A giant explosion that damaged the Crimean Bridge — a key route between mainland Russia and annexed Crimea — over the weekend has jammed traffic and delayed supply shipments but appeared Monday to be having little effect on day-to-day life on the peninsula.
“People have been living on a powder keg since Feb. 24 and they are used to it,” said Anastasia Smirnova, a freelance reporter currently based in the Crimean city of Kerch.
“But of course, everyone is stressed,” she told The Moscow Times.
Russia has blamed Ukraine for carrying out the attack on the Crimean Bridge on Saturday in which a vehicle apparently exploded midway across the structure, setting alight seven rail cars carrying oil and causing major damage.
Despite the bridge quickly reopening to cars and buses along its remaining roadspan, massive traffic jams were soon reported on both the Russian and Crimean sides. Some travelers were forced to wait for up to 12 hours to cross, according to Russian media reports.
“We have all been lining up for more than six hours to get onto [the bridge]. Thousands of cars. No toilets, nothing,” Ivan Slobodyanin, who was stuck in a traffic jam at the Crimean bridge on Sunday, wrote on social media network VKontakte.
“I’m in the queue to Crimea… People are tired,” Roman Shiryaev, from the Crimean city of Sevastopol, wrote on VKontakte the same day.
Ivan Fedorov, the mayor of occupied Melitopol in Ukraine’s Zaporizhzhia region, claimed Saturday that large numbers of people were fleeing the peninsula via Ukrainian territories controlled by Russia.
But according to Smirnova and posts on social media, most of those making the journey were just traveling routinely.
“Those who are leaving are mostly people who planned it before the attack or tourists. But with broken logistics and transport systems, it looks like there are traffic jams here and there,” Smirnova said in a phone interview.

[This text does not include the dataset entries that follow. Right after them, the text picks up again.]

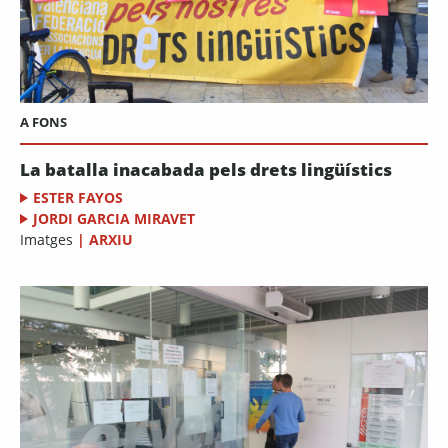
A FONS
La batalla inacabada pels drets lingüístics
ESTER FAYOS
JORDI GARCIA MIRAVET
Imatges
|
ARXIU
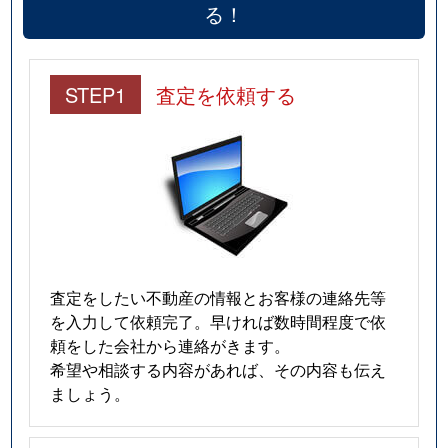
る！
STEP1
査定を依頼する
査定をしたい不動産の情報とお客様の連絡先等
を入力して依頼完了。早ければ数時間程度で依
頼をした会社から連絡がきます。
希望や相談する内容があれば、その内容も伝え
ましょう。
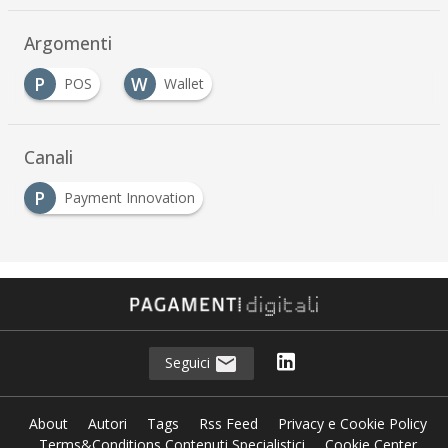
Argomenti
P
W
POS
Wallet
Canali
P
Payment Innovation
Seguici
About
Autori
Tags
Rss Feed
Privacy e Cookie Policy
Terms&Conditions Contenuti Specialistici
Cookie Center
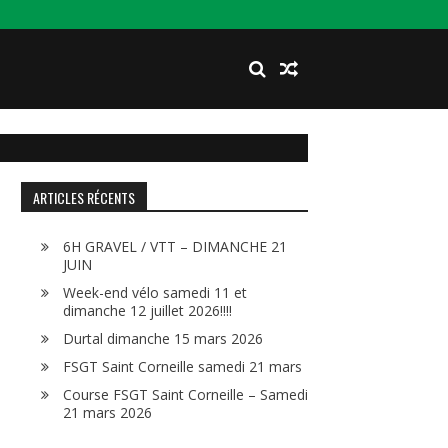
ARTICLES RÉCENTS
6H GRAVEL / VTT – DIMANCHE 21
JUIN
Week-end vélo samedi 11 et
dimanche 12 juillet 2026!!!!
Durtal dimanche 15 mars 2026
FSGT Saint Corneille samedi 21 mars
Course FSGT Saint Corneille – Samedi
21 mars 2026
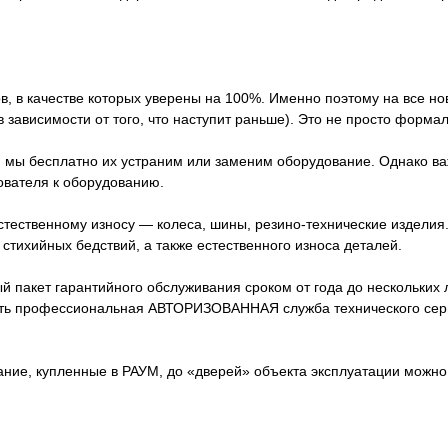
в, в качестве которых уверены на 100%. Именно поэтому на все н
 зависимости от того, что наступит раньше). Это не просто форма
, мы бесплатно их устраним или заменим оборудование. Однако ва
ователя к оборудованию.
стественному износу — колеса, шины, резино-технические издели
стихийных бедствий, а также естественного износа деталей.
акет гарантийного обслуживания сроком от года до нескольких лет
сть профессиональная АВТОРИЗОВАННАЯ служба технического серв
вание, купленные в РАУМ, до «дверей» объекта эксплуатации можн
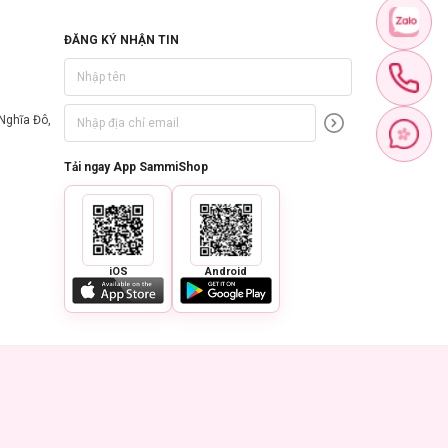
ĐĂNG KÝ NHẬN TIN
Nghĩa Đô,
Tải ngay App SammiShop
iOS
Android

Opened in 2018, the 19-kilometer Crimean bridge, which includes separate road and rail bridges, is a key supply line to mainland Russia that has been used extensively by the military since the start of the war to move materials to the front in southern Ukraine.
Following the attack, the authorities in Crimea also limited the sale of groceries to “avoid an artificial frenzy,” the RBC business daily reported Saturday.
But Russia’s Industry and Trade Ministry subsequently said that there was “no need to implement any restrictions” as Crimea is “fully provided with food.”
“People were stockpiling on the day of the explosion at the big grocery stores,” said Smirnova. But lines at gas stations and stores have reportedly since subsided.
While trains and car transit across the bridge was restored over the weekend, trucks and passenger buses are currently being moved across the Kerch Strait on ferries, according to Russian state media.
The restrictions meant some companies, including Russian popular online retailer Ozon, have had to halt deliveries to Crimea following the attack.
“It is temporarily impossible to make new orders until the situation with cargo transport between the peninsula and the mainland is resolved,” Ozon said on Monday in a statement cited by Russian state media.
Moscow quickly blamed Kyiv for the blast that damaged the bridge and left three people dead. The head of Russia’s Investigative Committee, Alexander Bastrykin, said Sunday that the attack was “a terrorist act prepared by the Ukrainian secret services.”
Russia launched a series of retaliatory missile attacks on several Ukrainian cities Monday that killed at least 11 people and wounded dozens more.
While a significant part of the Crimean economy is dependent on tourism, there were few signs that tourists were fleeing en masse as a result of the military escalation.
About 1,000 tourists took advantage of a government offer to fund an extension to their vacations because of damage to the bridge, Deputy Prime Minister Dmitry Chernyshenko told a government meeting Monday, Interfax reported.
“No significant outflow of tourists from Crimea has been observed. The number of booking cancellations for later dates is minor,” he said.
However, Sergei Aksyonov, the Moscow-installed leader of Crimea, appeared to acknowledge that the attack had indeed disrupted local life.
“I thank Crimean residents and visitors for their understanding and patience,” he said in a Telegram post Monday.